When a band release their fifth studio album you expect to hear a well known sound and a honed repertoire that fans desire, so when Caligula’s Horse explained that they wanted a different approach to what was undeniably their best concept album to date ‘In Contact’, I felt this a daring approach. Rise Radiant is an indulgent collection of individual songs and themes wrapped in a contemporary progressive style of metal that has become the sound that Caligula’s Horse have become renowned for.
At under fifty minutes long it seems on the short side for prog metal, but when listened to in its entirety it works for Rise Radiant. The album starts with a theatrical riff that is unquestionably progressive metal to the core, Jim Grey’s vocals cut through bringing the tempo of The Tempest to a controlled level. Holding the attention of the listener, the ferocity of this track showcases hooks within the chorus that fans are accustomed to, the driving guitars from Sam Vallen and Adrian Goleby are a reminder as to why this band have remained a favourite for many years. A sneaky yet simple guitar solo the cuts through the song before a dramatic crescendo to finish.
The piano intro of Salt exhibits the diversity of the band, its poetic melody entices allurement within the vocals of Jim Grey which has to be one of his greatest showcases to date. The ballad is an intriguing composition with an acquainted guitar solo that is steeped in hard rock and a climatic surge that you would see within Symphonic Metal. The technical drums from Josh Griffin are superb throughout, his usage of heavy and fast double kick during the song’s breakdown shouldn’t work nor make sense but it does, this is yet another example of the bands persistence within heightening their composition.
At this point I will be honest, on first listening I didn’t quite see how ‘Resonate’ worked as a placement within the album, I was at a loss to why they had finished a strong run of The Tempest, Slow Violence and Salt and placed it between those and the symphonic prog metal epic of Oceanrise. It was on the fourth listen I stepped away from the meditative music of the song and listened to the lyrics and my exact words were ‘oh you’re clever, that is bloody clever’. Whilst the album isn’t a concept, there are common themes running through the songs, of persistence, overcoming obstacles and basic human experiences. Resonance allows a listener to take a step back from the continuous music, breathe, assess and then move into the second part of the album.

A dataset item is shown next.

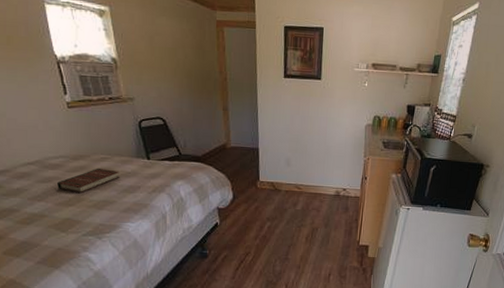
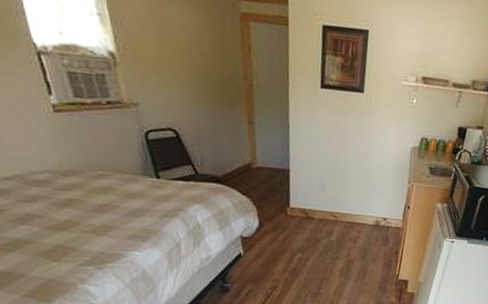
book: present [57,168,121,194] -> none [45,186,124,217]

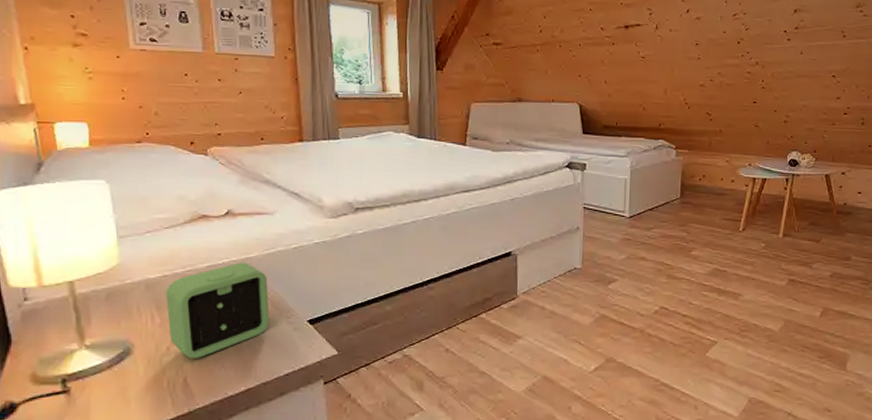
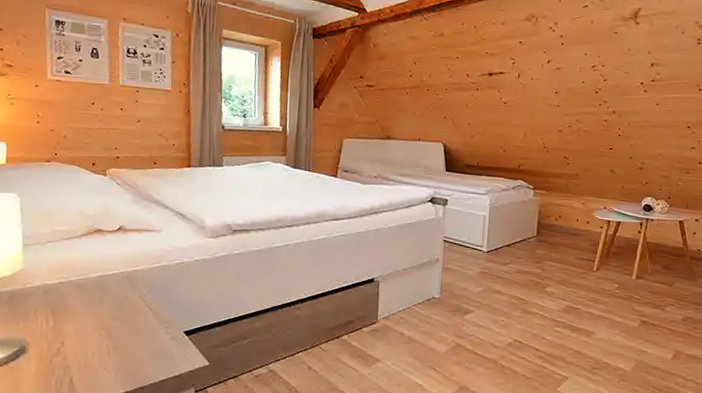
alarm clock: present [166,262,270,358] -> none [60,274,151,360]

Valkyrie is another hard-hitting prog metal track, the vocals on here seem more powerful throughout which makes me want to hear more of this style. The work of new bassist Dale Prinsse is prevalent throughout, stamping his style within the album and this track.
The Ascent is a ten minute grand closing statement within its verbosity the sweeping licks and runs from the guitar gives a nostalgic nod to the prog rock eras of bygone days.
For me I feel Rise Radiant will strike a chord with current and new listeners, I would like to have seen more of the harder tracks of the past albums, Caligula’s Horse have never seemed safe or a want to be radio friendly yet I find this album more approachable to the everyday listener than past albums. I’m not sure whether this is due to being dwarfed by the magnitude of In Contact or because this is a different way of writing than the band have approached before.
A major drawcard within the album that stands out has to be the production and mixing, the levels of all instruments have been superbly mixed allowing an ease within listening experience. Sam Vallen (production) and Jens Bogren (mixed)(Opeth, Devin Townsend Project, Leprous) have brought the vibrancy and opulence to the forefront which would impress audiophiles and fans alike.
Whether you are a new listener to Caligula’s Horse or an avid follower of their past nine years and five albums, there is something within Rise Radiant for everyone. Its eclectic, thought provoking and leaves me to wonder what is ahead for them. I feel they have merely scratched the surface of their unique style of music.